■ **Work request**
Restate each of the lines below word for word and drop every picture.

[Source records]
* * * * * * *

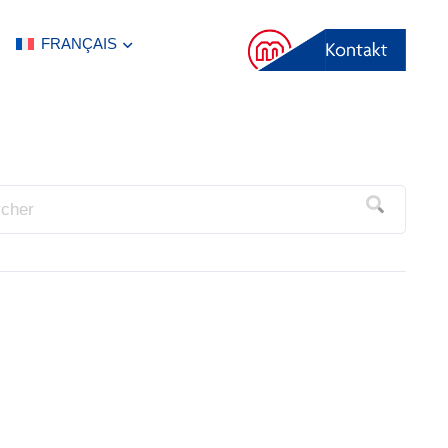
FRANÇAIS
S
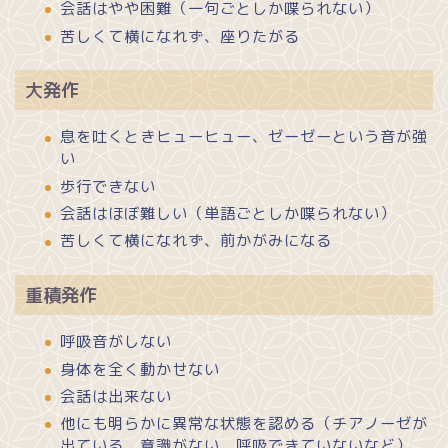
会話はやや困難（一句ごとしか喋られない）
苦しくて横になれず、座りたがる
大発作
息を吐くときヒューヒュー、ゼーゼーという音が強
い
歩行できない
会話はほぼ難しい（単語ごとしか喋られない）
苦しくて横になれず、前かがみになる
重積発作
呼吸音がしない
身体を全く動かせない
会話は出来ない
他にも明らかに異常な状態を認める（チアノーゼが
出ている、意識がない、呼吸できていないなど）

* * * * * * *

■ **Result**
FRANÇAIS
S
会話はやや困難（一句ごとしか喋られない）
苦しくて横になれず、座りたがる
大発作
息を吐くときヒューヒュー、ゼーゼーという音が強
い
歩行できない
会話はほぼ難しい（単語ごとしか喋られない）
苦しくて横になれず、前かがみになる
重積発作
呼吸音がしない
身体を全く動かせない
会話は出来ない
他にも明らかに異常な状態を認める（チアノーゼが
出ている、意識がない、呼吸できていないなど）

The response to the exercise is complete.